Das kleine Haus, in dem Peter wohnte, lag auf der Spitze eines winzigen Hügels, so dass er aus seinem Schlafzimmerfenster direkt auf die Feldsteinmauer des gegenüberliegenden Kirchturms blickte. Genau genommen sah Peter aus allen Fenstern auf die unförmige braune Wand, die aussah wie ein Sinnbild menschlichen Strebens und des unausweichlichen Scheiterns. An ruhigen Tagen, von denen es in Peters Leben wahrhaftig nicht zu wenige gab, setzte er sich manchmal stundenlang vor die Fenster seines Hauses, erst in die Küche, dann Wohn- und schließlich Schlafzimmer, betrachtete die Kirchturmmauer, die Peter fast vollständig vom Tageslicht abschnitt und dachte, in vollkommener Dunkelheit über das Leben nach. Es waren keine sonderlich schweren Gedanken, auch wenn an ihren Anfängen zwangsläufig Streben und Scheitern standen. Doch wie kann man im Leben schon nicht scheitern, dachte Peter, wenn man doch weiß, dass mit dem Leben alles endet? Und wenn der Mensch schließlich nur scheitern kann, sollte man diesem Scheitern dann nicht frohen Mutes entgegengehen? Man kann doch nichts verlieren, was schon verloren ist, dachte Peter. Wenn am Ende allen Strebens das Erstrebte dann erreicht ist, torpediert dann nicht letztendlich die Unendlichkeit der Verluste einen endlichen Erfolg. Zweimal Minus ist Plus. Aber damit kommt man hier nicht weit, wollte Peter gerade denken, doch verharrte dann einen Augenblick. Eine unendlich große negative Zahl multipliziert mit einer negativen Zahl ergibt eine unendlich große positive Zahl. Fasziniert erhob sich Peter von seinem Stuhl und trat einen Schritt näher an das unmittelbar vor ihm liegende Fenster. Seine Gedanken überschlugen sich und er ahnte, dass er da gerade etwas Wichtigem auf der Spur war. Wenn ich also weiß, dachte Peter, dass ich, nicht als Individuum, sondern ganz allgemein als Mensch, nein mehr noch, als Lebewesen, negativ, also im Scheitern, das heißt mit dem Tod, ende, und auch im kleinen als Person in meinem eigenen Leben negativ, also im Scheitern, das heißt mit beruflichem Misserfolg, sozialer Inkompetenz, gescheiterter Reproduktion, ende, erreiche ich am Ende etwas Positives.
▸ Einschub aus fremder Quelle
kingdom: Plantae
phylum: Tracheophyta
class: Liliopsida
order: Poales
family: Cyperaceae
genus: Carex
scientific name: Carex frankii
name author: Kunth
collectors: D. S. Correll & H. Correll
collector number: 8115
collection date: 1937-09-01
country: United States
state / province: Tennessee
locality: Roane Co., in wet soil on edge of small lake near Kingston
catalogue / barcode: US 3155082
Doch wie sieht dieses Positive aus, wollte Peter nun auch wissen. Vielleicht der Weg, dachte er. Maximaler Optimismus bei minimalem Erfolg.
Das penetrante Geräusch der Klingel riss ihn unsanft aus seinen Gedanken. Mit ungeahnter Schnelligkeit, die seine Körperfülle und die Bedeutung von Körperfülle im Allgemeinen in Frage stellte, drehte sich Peter um und rannte vom Schlafzimmer zurück in die Küche, riss eine Schublade auf und holte mit leicht zitternden Fingern ein Blatt Papier und einen Stift hervor und notierte hastig, aber fein säuberlich, einige Worte. Als er schließlich zur Haustür gehen wollte, stieß er auf halbem Weg schmerzhaft mit jemandem zusammen, der ziellos im Eingangsbereich herumstand.
„Au, so ne Scheiße, was ist hier denn los!“, schrie Peter, doch erinnerte sich an gerade gewonnne Erkenntnis und fügte leise „Ach, na Mensch, so was. Aber egal.“ hinzu.
Das Licht der Energiesparlampen erhellte den Flur nur spärlich, wurde dann aber langsam heller, so dass sich der gesichtslose Schatten, der sich gerade vom Boden aufrappelte, als Sven enttarnte.
„Ja was soll’s.“, sagte Sven etwas wütend darüber, dass er seine Wut nicht besser artikulieren konnte.
„Ach Sven, na Mensch, du hier. Wer auch sonst. Wie kommst du eigentlich, achso ja, ich sollte wohl wirklich mal abschließen. Aber wozu eigentlich?“
„Ja, wozu eigentlich.“
„Naja, vielleicht sollte ich zumindest mal andere Lampen einbauen. Scheiß Energiesparlampen, werden immer nicht hell. Gibt doch jetzt dieses andere Zeug. LED oder sowas. LED, was soll das eigentlich sein.“
„Licht emittierende Diode.“
„Achso. Na gut. Wie wars eigentlich auf dem Arbeitsamt?“, fragte Peter und wurde sich schließlich des auf dem Boden liegenden Zettels bewusst. „Auch egal, völlig egal.“, fügte er hastig hinzu, hob den Zettel auf und gab ihn Sven.